▼

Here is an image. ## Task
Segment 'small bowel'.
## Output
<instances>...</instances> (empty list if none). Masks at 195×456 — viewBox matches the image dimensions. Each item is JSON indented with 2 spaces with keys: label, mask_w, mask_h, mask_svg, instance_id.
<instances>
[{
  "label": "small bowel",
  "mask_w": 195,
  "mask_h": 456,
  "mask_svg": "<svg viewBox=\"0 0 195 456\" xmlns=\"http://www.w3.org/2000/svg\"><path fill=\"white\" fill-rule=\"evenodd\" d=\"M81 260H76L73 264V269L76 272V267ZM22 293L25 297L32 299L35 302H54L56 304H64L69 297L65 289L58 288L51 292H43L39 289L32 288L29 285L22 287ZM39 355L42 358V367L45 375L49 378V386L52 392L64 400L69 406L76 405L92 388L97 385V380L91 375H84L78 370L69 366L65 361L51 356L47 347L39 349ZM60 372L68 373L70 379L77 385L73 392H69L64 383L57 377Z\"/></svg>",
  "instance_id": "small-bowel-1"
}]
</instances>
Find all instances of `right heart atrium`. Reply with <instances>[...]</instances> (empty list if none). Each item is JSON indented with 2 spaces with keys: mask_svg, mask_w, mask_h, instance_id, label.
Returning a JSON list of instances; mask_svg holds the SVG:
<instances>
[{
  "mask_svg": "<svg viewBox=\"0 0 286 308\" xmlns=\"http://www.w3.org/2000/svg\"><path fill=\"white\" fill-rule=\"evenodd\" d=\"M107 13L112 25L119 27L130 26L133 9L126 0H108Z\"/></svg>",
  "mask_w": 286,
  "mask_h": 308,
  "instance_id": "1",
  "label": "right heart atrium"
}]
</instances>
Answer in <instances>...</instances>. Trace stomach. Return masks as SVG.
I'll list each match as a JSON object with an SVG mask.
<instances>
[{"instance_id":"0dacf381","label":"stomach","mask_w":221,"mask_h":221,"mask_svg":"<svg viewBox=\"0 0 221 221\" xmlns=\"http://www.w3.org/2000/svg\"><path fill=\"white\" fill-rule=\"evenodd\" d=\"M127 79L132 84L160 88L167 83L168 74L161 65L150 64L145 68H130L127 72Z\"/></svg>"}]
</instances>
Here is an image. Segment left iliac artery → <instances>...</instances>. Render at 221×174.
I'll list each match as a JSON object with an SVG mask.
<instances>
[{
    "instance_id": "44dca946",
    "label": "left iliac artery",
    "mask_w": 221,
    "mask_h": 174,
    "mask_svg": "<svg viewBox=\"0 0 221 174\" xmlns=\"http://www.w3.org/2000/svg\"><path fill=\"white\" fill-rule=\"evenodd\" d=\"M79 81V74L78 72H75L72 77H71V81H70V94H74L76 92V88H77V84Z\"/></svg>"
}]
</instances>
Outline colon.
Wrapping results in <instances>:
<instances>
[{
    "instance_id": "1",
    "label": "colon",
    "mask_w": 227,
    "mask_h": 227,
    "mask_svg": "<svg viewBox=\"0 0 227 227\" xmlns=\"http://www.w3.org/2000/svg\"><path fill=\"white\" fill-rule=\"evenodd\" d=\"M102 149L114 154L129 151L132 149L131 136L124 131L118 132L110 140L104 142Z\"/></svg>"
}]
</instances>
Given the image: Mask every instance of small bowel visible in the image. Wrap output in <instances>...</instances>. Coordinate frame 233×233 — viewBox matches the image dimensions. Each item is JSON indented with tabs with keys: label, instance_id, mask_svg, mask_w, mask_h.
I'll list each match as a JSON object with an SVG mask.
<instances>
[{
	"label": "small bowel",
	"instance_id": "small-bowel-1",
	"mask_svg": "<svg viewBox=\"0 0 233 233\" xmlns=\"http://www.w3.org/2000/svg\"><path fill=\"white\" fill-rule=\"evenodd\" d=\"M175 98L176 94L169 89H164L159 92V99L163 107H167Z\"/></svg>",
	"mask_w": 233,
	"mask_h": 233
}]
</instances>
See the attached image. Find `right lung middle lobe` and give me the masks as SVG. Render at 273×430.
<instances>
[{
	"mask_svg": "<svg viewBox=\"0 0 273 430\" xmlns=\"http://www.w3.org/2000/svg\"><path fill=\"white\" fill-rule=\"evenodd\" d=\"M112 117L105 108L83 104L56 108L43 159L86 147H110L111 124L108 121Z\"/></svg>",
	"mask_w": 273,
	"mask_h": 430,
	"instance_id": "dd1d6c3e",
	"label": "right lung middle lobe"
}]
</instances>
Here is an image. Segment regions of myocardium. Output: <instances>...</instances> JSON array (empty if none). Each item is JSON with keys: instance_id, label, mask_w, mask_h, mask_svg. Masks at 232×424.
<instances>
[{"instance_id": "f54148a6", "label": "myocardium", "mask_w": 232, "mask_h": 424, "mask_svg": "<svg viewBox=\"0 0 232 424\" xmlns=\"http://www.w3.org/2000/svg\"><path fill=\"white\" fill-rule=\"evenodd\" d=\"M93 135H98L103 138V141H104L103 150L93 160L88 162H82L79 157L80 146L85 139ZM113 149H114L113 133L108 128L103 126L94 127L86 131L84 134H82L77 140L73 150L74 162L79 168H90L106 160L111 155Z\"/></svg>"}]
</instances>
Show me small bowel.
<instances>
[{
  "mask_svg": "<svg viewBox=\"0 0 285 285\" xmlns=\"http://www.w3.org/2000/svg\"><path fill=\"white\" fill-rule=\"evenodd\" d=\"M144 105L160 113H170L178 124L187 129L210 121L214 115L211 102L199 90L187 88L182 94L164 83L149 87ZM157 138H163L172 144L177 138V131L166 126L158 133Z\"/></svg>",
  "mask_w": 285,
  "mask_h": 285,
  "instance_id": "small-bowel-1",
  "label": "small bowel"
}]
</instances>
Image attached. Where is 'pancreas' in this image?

▲

Requirement —
Gather every line above that contains the word "lobe", and copy each such line in full.

Exercise output —
See the attached image. Find `right lung middle lobe` and give me the masks as SVG. Render at 273×430.
	"label": "right lung middle lobe"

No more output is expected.